E sembra non bastare la buona volontà, la cura che una colf messicana si prende per lei, non basta quella nuova amicizia che nasce o quella torta tanto desiderata.
E le cadute, si fanno più pesanti delle salite.
Era una scommessa difficile quella che Jennifer Aniston ha giocato con se stessa: abbandonare un ruolo che continua a darle successo, mettere da parte la sua bellezza che a 40 anni sembra fiorire nuovamente, mostrarsi sfatta, imbruttita, segnata, con un carattere altrettanto difficile,
E senza girarci troppo attorno, la scommessa Jennifer l'ha vinta.
Perchè la sua Claire riesce ad essere credibile, riesce a divertire, urtare, spazientire e immedesimare, non cadendo nel classico cliché della bisbetica da domare o nel potere salvifico dell'amore.

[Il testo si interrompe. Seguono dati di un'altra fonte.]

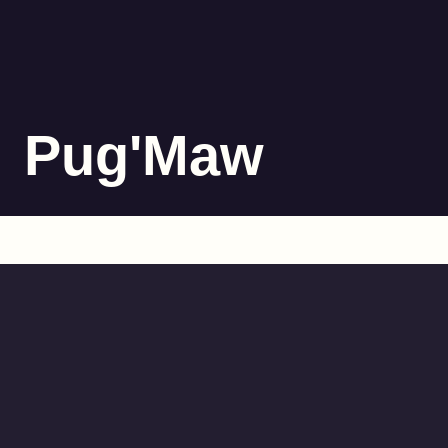
Pug'Maw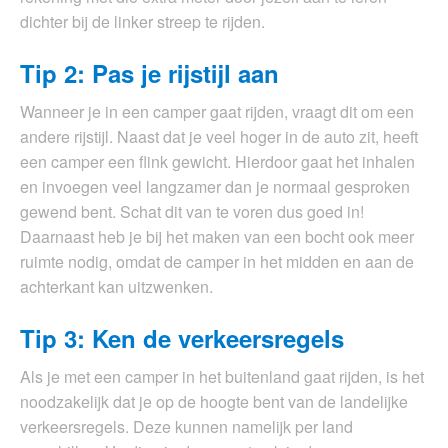
dichter bij de linker streep te rijden.
Tip 2: Pas je rijstijl aan
Wanneer je in een camper gaat rijden, vraagt dit om een
andere rijstijl. Naast dat je veel hoger in de auto zit, heeft
een camper een flink gewicht. Hierdoor gaat het inhalen
en invoegen veel langzamer dan je normaal gesproken
gewend bent. Schat dit van te voren dus goed in!
Daarnaast heb je bij het maken van een bocht ook meer
ruimte nodig, omdat de camper in het midden en aan de
achterkant kan uitzwenken.
Tip 3: Ken de verkeersregels
Als je met een camper in het buitenland gaat rijden, is het
noodzakelijk dat je op de hoogte bent van de landelijke
verkeersregels. Deze kunnen namelijk per land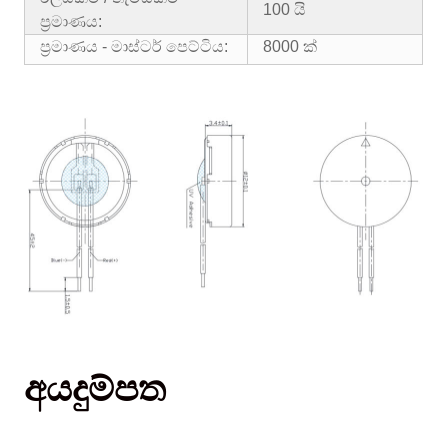
100 යි
ප්‍රමාණය:
ප්‍රමාණය - මාස්ටර් පෙට්ටිය:
8000 ක්
අයදුම්පත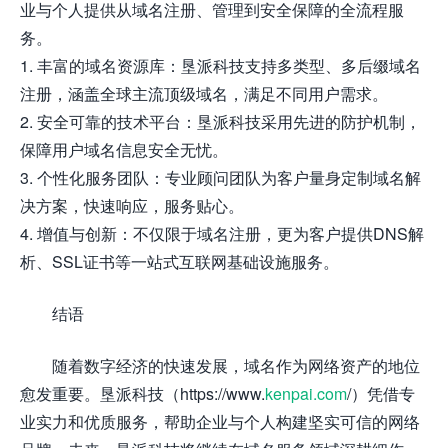
业与个人提供从域名注册、管理到安全保障的全流程服
务。
1. 丰富的域名资源库：垦派科技支持多类型、多后缀域名
注册，涵盖全球主流顶级域名，满足不同用户需求。
2. 安全可靠的技术平台：垦派科技采用先进的防护机制，
保障用户域名信息安全无忧。
3. 个性化服务团队：专业顾问团队为客户量身定制域名解
决方案，快速响应，服务贴心。
4. 增值与创新：不仅限于域名注册，更为客户提供DNS解
析、SSL证书等一站式互联网基础设施服务。
结语
随着数字经济的快速发展，域名作为网络资产的地位
愈发重要。垦派科技（https://www.
kenpai.com
/）凭借专
业实力和优质服务，帮助企业与个人构建坚实可信的网络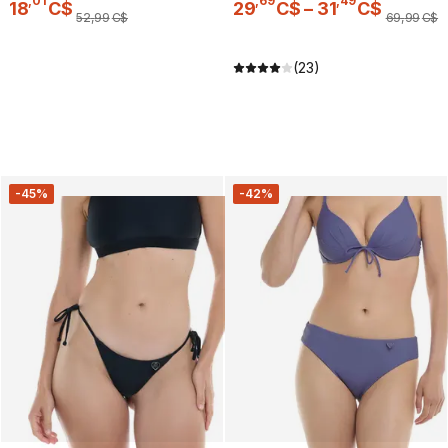
,
01
,
69
,
49
18
C$
29
C$
–
31
C$
52
,
99
C$
69
,
99
C$
(23)
-45%
-42%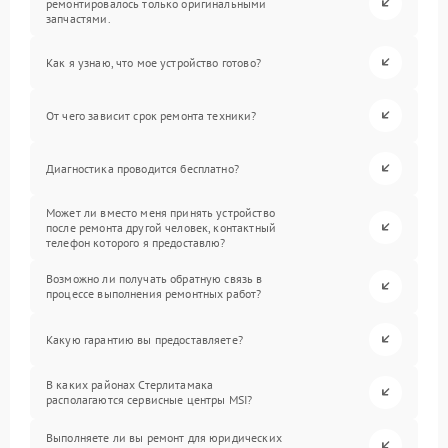
ремонтировалось только оригинальными
запчастями.
Как я узнаю, что мое устройство готово?
От чего зависит срок ремонта техники?
Диагностика проводится бесплатно?
Может ли вместо меня принять устройство
после ремонта другой человек, контактный
телефон которого я предоставлю?
Возможно ли получать обратную связь в
процессе выполнения ремонтных работ?
Какую гарантию вы предоставляете?
В каких районах Стерлитамака
располагаются сервисные центры MSI?
Выполняете ли вы ремонт для юридических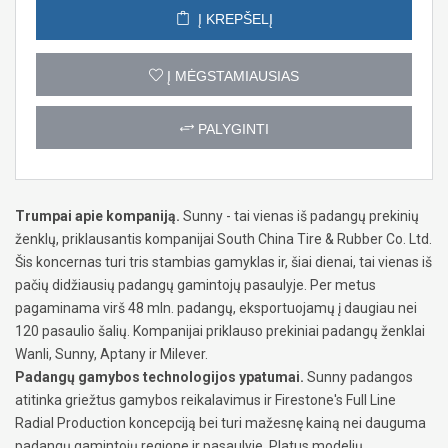
Į KREPŠELĮ
Į MĖGSTAMIAUSIAS
PALYGINTI
Trumpai apie kompaniją.
Sunny - tai vienas iš padangų prekinių
ženklų, priklausantis kompanijai South China Tire & Rubber Co. Ltd.
Šis koncernas turi tris stambias gamyklas ir, šiai dienai, tai vienas iš
pačių didžiausių padangų gamintojų pasaulyje. Per metus
pagaminama virš 48 mln. padangų, eksportuojamų į daugiau nei
120 pasaulio šalių. Kompanijai priklauso prekiniai padangų ženklai
Wanli, Sunny, Aptany ir Milever.
Padangų gamybos technologijos ypatumai.
Sunny padangos
atitinka griežtus gamybos reikalavimus ir Firestone's Full Line
Radial Production koncepciją bei turi mažesnę kainą nei dauguma
padangų gamintojų regione ir pasaulyje. Platus modelių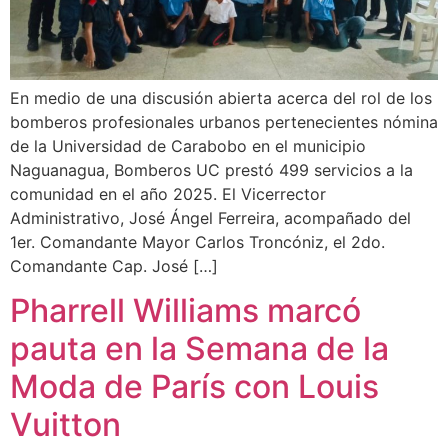
En medio de una discusión abierta acerca del rol de los
bomberos profesionales urbanos pertenecientes nómina
de la Universidad de Carabobo en el municipio
Naguanagua, Bomberos UC prestó 499 servicios a la
comunidad en el año 2025. El Vicerrector
Administrativo, José Ángel Ferreira, acompañado del
1er. Comandante Mayor Carlos Troncóniz, el 2do.
Comandante Cap. José […]
Pharrell Williams marcó
pauta en la Semana de la
Moda de París con Louis
Vuitton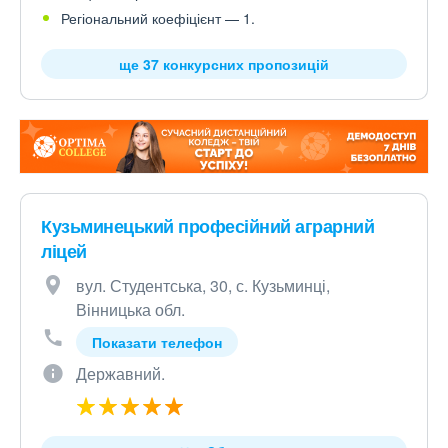
Регіональний коефіцієнт — 1.
ще 37 конкурсних пропозицій
Кузьминецький професійний аграрний
ліцей
вул. Студентська, 30, с. Кузьминці,
Вінницька обл.
Показати телефон
Державний.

Claire non cerca l'amore, non cerca nemmeno il sesso, cerca un equilibrio che a volte arriva anche solo con qualcuno che ti accompagna a dormire, quasi dovesse tenere a bada incubi e demoni.
In questo ritratto di donna arrabbiata il cui dolore non fa dimenticare nemmeno per un istante quel passato che si vorrebbe cancellare, c'è spazio per tanti e bei personaggi secondari, a partire da quella colf, così tenera e così remissiva, forte invece forse più di Claire stessa.
La si ama, Silvana, senza se e senza ma.
Ma nella confusionaria vita che è quella di Claire, tra un grugnito, un urlo e una battuta acida, c'è spazio anche per un ex marito che non si odia, per un vedovo che la capisce (interpretato da un bravo Sam Worthington), per un'aspirante attrice nonostante tutto dal cuore d'oro, e per una suicida che la tenta, che le fa da coscienza.
Questo ritratto diventa così un film complesso che sta in bilico tra film del dolore e film verità, raccontando un dramma senza bisogno di scendere in particolari, anzi, senza mai mostrarci quel dramma ma solo quello che ne è venuto dopo.
In un finale non certo buonista, ma giusto e toccante e in linea con quanto costruito, Cake dimostra non solo tutta la bravura di una Jennifer Aniston ora ancora più bella, ma anche che la redenzione, l'espiazione, non nasce con gli altri, ma solo con noi stessi, e la nostra forza di reagire, di scattare finalmente in avanti.